Nine days old, isn’t it?
You got it! Should I send you the book that I won?
According to http://www.history-magazine.com, “they cooked in the kitchen with a big kettle that always hung over the fire. Every day they lit the fire and added things to the pot. They ate mostly vegetables and did not get much meat. They would eat the stew for dinner, leaving leftovers in the pot to get cold overnight and then start over the next day. Sometimes the stew had food in it that had been there for quite a while — hence the rhyme, ‘peas porridge hot, peas porridge cold, peas porridge in the pot nine days old.'”
Nine days old. Oh, darn, somebody beat me, but I KNEW it.
And yeah, Wednesday’s child — I knew that too. I was born on Wed. and always thought that was ridiculous to lay on a kid.
Mary, mom to many
I was in the doc office yesterday with my newborn, Nathan. He was the only one I had with me and I must have looked like a new mom or something. Although I did have a new diaper bag and a new car seat cover. Two ladies said, “just you wait it, only gets harder.” I politely said, “this is my sixth child…well, actually my 26th” (I did elaborate and explain why I’ve had so many kids). You should have heard them exclaim. “OH! We don’t need to tell you then.” It was kinda funny to see their expressions. I’m curious, however, what kind of “energy” I was giving off if I looked like a new mom to them. I feel my age…close to 40 and tired, tired, tired!So I guess I should take a compliment any way I can get it, right?
Mary: You would have won. I know it. I would have nursed my punch in the corner on the ottoman repeating “woe, woe, woe is me” while you flipped happily through your book. But when I think about you as a Wednesday’s child, it sure doesn’t fit. You seem to have completely flipped around that “woe” thing in your life–maybe it should be “Wednesday’s child is full of wonder”?
Susan: Hey there! Good to see you, my friend, also a mother of many, like Mary in the comment above yours (you two should meet). You *do* look like a young mom. Tired, well, I don’t know. You usually look bright and content to me. But you’ve certainly got every reason to look tired if you did that day! I do like the thought of you being mistaken as a young mom with only a newborn. It couldn’t be farther from your reality, with your tent stretched wide to accommodate all that God gives you.
Loved your story! I’m not a huge fan of baby shower games, but when you actually win a cool prize you are secretly glad you participated 🙂 !
I am eagearly awaiting your post tomorrow!
And thanks for The Teaching Company’s Great Courses series tip. I will have to look into that.
Happy mothering!
In England a few years ago I was watching their version of “Who Wants to Be a Millionaire,” and a kindergarten (or maybe first grade) teacher missed on nursery rhymes. She even asked a fellow teacher…..

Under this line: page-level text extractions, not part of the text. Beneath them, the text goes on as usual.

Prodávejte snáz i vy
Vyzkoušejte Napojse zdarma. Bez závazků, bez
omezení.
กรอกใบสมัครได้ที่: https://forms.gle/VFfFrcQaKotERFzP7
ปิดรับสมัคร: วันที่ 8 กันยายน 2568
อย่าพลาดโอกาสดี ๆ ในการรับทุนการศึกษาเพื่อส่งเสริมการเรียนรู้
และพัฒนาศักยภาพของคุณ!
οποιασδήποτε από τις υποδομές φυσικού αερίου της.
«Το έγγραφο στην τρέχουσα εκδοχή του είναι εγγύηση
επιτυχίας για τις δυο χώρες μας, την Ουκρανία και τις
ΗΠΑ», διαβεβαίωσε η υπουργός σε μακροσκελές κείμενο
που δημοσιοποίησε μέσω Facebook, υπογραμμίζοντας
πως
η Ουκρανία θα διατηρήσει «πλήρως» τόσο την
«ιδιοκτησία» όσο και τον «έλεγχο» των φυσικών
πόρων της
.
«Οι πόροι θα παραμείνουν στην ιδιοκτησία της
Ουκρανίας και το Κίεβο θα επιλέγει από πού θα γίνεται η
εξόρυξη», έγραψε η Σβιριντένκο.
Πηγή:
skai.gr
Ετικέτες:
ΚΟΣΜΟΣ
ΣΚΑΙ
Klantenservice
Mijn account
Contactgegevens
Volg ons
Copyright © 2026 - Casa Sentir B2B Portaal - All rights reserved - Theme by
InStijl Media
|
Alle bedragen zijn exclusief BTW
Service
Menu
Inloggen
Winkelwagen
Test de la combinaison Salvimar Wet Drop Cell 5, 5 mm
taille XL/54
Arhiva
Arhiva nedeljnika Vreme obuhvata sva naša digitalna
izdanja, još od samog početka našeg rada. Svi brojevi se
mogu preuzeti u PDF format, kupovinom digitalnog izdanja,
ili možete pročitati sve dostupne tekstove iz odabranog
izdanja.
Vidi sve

I thought it was very sad…..
I would have failed miserably. I’m just awful at nursery rhymes. And I’m way too competetive. I would have been a very bad sport. I wonder why I never get any invitations to baby showers anymore???? 🙂
ordinarymom: Oh dear, I may have raised your expectations a little too high for tomorrow’s post! It’s not really that big of a deal. However, I set to work writing a copycat post to follow that one. I loved your lifelong learner dream-list and will give you full creative credit and a link.’
Lynn(Mom): Okay, now that’s really sad. Two teachers in *England*, the original setting for the peas porridge, couldn’t manage to come up with the answer? That’s like an American not being able to sing the Brady Bunch theme song or something.
Well.
Maybe it’s not like that at all. But I couldn’t think of an American equivalent to nursery rhymes right off the bat. Oh, wait, I know–it’s like an American not being able to say what Yankee Doodle stuck in his cap and then what he called it. How’s that?
Fiddledeedee: Things revved up during the second game. It was a Price Is Right spinoff–we were supposed to guess the cost of various baby items. I was terrible at that. I didn’t get a single one of them right, but I’ll bet you would have done great on that game. I don’t think you’re alone with your competitiveness. I noticed a lot of gleaming eyes and people covering their papers so others couldn’t see.